*Transcribed page contents*:
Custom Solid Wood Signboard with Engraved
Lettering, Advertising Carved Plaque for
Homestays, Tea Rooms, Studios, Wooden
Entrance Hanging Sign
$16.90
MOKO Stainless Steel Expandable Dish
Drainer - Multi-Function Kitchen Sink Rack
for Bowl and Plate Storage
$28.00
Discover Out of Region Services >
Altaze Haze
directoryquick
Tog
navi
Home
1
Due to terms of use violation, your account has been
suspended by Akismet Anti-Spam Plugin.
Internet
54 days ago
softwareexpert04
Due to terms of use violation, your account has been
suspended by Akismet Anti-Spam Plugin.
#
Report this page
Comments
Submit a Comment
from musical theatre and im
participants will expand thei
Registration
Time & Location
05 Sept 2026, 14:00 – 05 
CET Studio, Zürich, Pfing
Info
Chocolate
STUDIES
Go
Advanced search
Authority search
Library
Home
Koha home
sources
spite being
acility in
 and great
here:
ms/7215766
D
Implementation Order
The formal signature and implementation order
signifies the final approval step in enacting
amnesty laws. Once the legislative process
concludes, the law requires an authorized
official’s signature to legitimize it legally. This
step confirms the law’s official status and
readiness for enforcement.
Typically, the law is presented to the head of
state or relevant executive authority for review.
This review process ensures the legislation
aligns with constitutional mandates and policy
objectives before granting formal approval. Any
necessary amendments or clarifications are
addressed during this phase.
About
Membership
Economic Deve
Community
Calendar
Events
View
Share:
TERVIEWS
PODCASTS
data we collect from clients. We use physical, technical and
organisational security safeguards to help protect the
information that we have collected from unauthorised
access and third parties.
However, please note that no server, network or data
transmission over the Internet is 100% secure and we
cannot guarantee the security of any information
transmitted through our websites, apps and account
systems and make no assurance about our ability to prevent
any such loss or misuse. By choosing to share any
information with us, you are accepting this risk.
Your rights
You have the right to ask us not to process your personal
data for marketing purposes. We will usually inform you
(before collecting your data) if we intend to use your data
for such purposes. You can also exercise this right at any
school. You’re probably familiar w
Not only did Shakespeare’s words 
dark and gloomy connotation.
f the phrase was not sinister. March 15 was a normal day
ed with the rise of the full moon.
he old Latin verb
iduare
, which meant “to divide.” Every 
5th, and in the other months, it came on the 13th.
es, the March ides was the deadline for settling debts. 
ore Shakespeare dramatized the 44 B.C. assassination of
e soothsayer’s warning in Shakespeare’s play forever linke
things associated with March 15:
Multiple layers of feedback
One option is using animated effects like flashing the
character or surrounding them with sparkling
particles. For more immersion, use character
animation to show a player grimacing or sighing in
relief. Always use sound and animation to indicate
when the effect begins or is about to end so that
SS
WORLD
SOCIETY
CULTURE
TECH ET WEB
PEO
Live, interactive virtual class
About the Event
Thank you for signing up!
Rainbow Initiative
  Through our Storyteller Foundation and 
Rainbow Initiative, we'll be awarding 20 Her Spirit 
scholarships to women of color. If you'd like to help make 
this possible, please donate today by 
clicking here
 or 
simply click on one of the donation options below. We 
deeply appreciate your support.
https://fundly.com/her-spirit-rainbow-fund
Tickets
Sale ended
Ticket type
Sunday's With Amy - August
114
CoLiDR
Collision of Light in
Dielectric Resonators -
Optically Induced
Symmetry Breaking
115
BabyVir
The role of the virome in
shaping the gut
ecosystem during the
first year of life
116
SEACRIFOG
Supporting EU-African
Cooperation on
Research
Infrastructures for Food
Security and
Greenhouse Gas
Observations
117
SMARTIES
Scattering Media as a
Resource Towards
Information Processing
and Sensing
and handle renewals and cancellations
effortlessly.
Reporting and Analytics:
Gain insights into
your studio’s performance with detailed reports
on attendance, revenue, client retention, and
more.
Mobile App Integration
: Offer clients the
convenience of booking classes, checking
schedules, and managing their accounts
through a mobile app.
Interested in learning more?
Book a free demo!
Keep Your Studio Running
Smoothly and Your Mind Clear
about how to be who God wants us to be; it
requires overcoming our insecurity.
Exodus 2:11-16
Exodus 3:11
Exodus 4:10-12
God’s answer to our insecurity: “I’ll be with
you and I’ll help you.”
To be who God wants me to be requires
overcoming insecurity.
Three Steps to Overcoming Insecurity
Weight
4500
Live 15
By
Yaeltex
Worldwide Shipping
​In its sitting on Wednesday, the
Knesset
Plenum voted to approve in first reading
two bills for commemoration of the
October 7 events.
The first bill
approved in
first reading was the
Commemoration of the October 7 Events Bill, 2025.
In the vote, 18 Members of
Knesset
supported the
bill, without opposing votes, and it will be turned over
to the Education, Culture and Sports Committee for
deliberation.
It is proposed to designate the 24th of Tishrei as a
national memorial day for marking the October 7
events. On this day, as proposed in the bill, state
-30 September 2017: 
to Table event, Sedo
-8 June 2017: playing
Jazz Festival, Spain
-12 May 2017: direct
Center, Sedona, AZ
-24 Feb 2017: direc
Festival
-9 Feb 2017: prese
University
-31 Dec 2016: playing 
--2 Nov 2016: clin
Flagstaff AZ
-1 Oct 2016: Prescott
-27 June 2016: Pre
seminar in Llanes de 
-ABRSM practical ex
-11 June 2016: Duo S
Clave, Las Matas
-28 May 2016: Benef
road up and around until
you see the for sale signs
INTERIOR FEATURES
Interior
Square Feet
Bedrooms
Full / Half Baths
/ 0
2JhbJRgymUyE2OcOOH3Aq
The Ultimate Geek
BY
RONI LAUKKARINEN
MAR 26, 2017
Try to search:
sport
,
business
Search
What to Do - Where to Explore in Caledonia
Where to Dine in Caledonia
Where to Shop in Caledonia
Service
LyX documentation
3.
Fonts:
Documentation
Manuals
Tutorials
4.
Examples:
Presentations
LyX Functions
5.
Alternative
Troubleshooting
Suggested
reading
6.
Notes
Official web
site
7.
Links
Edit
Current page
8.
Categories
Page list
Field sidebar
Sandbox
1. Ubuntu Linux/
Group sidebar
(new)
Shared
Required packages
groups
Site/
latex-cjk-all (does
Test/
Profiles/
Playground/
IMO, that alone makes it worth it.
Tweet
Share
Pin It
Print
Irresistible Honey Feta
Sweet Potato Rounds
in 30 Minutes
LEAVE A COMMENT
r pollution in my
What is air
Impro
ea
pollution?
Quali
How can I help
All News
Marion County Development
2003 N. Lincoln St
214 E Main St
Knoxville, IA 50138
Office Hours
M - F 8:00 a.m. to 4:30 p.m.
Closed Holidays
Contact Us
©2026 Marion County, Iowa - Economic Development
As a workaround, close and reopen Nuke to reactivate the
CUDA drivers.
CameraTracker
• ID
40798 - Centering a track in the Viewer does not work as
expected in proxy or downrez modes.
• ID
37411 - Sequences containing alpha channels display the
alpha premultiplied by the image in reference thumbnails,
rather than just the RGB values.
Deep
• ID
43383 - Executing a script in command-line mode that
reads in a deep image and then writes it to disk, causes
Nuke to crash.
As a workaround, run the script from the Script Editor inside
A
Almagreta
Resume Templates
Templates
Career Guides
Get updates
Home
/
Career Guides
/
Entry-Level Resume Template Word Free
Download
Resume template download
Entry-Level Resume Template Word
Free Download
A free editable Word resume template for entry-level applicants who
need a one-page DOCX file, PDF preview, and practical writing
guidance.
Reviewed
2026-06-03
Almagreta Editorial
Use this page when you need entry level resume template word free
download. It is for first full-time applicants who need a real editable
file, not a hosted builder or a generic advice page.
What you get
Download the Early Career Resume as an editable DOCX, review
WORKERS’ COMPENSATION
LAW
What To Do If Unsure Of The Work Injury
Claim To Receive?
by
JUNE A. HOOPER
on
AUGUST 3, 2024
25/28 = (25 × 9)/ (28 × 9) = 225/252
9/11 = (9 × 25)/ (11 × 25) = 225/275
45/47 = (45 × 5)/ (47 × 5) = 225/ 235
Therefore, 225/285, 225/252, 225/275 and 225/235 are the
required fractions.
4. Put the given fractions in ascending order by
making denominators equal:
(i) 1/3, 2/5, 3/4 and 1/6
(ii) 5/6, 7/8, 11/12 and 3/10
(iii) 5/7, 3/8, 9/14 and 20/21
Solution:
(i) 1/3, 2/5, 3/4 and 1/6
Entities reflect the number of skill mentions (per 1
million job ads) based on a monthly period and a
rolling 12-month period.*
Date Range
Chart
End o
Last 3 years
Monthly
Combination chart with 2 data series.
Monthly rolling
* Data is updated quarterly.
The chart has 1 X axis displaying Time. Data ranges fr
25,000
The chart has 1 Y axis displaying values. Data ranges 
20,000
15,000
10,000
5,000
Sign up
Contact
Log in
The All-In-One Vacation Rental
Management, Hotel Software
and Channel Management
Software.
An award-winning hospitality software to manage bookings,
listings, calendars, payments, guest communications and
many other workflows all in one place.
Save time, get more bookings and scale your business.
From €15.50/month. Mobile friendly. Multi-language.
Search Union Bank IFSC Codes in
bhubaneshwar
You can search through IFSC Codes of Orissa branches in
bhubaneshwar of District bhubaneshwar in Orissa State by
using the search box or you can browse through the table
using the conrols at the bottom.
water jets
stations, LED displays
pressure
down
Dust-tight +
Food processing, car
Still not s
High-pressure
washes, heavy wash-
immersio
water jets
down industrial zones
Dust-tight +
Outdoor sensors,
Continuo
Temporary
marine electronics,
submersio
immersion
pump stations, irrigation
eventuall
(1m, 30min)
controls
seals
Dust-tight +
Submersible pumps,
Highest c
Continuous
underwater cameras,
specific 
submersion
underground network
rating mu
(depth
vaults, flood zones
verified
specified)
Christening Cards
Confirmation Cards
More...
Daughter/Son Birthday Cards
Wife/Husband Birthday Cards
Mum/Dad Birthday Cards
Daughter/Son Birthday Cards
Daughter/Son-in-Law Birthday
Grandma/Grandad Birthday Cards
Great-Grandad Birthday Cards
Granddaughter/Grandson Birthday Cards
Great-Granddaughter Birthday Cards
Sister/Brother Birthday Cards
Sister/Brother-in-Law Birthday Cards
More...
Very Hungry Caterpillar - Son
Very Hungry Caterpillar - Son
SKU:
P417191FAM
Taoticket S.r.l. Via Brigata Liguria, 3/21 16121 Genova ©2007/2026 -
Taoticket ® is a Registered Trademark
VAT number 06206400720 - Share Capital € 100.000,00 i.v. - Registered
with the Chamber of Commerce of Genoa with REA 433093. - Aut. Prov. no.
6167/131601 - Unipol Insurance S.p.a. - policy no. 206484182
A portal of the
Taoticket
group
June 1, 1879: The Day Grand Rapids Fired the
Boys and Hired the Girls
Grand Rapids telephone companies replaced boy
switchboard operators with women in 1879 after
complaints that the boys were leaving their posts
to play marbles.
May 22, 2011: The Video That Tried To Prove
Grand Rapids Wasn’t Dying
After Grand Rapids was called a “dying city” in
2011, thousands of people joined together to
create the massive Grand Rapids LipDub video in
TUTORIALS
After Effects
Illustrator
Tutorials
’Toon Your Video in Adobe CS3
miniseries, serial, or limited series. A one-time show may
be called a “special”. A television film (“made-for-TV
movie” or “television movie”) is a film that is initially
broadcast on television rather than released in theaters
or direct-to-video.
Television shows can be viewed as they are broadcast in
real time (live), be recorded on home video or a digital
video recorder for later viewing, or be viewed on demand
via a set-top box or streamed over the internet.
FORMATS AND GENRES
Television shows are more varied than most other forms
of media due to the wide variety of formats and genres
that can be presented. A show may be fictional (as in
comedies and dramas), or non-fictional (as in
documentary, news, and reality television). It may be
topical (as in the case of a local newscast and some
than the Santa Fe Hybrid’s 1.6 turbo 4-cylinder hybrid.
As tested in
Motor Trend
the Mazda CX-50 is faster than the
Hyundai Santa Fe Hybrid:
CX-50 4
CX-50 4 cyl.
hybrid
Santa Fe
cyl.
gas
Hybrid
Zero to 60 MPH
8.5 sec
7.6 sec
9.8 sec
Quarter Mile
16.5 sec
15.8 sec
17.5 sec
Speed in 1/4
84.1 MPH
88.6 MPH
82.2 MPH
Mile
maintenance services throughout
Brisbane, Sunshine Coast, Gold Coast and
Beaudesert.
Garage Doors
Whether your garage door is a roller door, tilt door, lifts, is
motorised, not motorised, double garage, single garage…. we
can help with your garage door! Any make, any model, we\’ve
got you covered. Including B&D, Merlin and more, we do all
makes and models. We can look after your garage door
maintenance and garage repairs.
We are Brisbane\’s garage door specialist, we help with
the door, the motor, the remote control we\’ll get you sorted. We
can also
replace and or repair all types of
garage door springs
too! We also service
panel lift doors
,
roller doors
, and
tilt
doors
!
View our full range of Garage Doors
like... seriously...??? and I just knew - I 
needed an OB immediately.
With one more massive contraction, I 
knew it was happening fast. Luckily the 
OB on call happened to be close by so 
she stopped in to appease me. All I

*Work to be completed*: Taking the lines above, repeat exactly those from the line that contains "convenience of booking classes, checking" through the line that contains "two bills for commemoration of the", and both of those lines as well. Include nothing else.

*Exercise answer*:
convenience of booking classes, checking
schedules, and managing their accounts
through a mobile app.
Interested in learning more?
Book a free demo!
Keep Your Studio Running
Smoothly and Your Mind Clear
about how to be who God wants us to be; it
requires overcoming our insecurity.
Exodus 2:11-16
Exodus 3:11
Exodus 4:10-12
God’s answer to our insecurity: “I’ll be with
you and I’ll help you.”
To be who God wants me to be requires
overcoming insecurity.
Three Steps to Overcoming Insecurity
Weight
4500
Live 15
By
Yaeltex
Worldwide Shipping
​In its sitting on Wednesday, the
Knesset
Plenum voted to approve in first reading
two bills for commemoration of the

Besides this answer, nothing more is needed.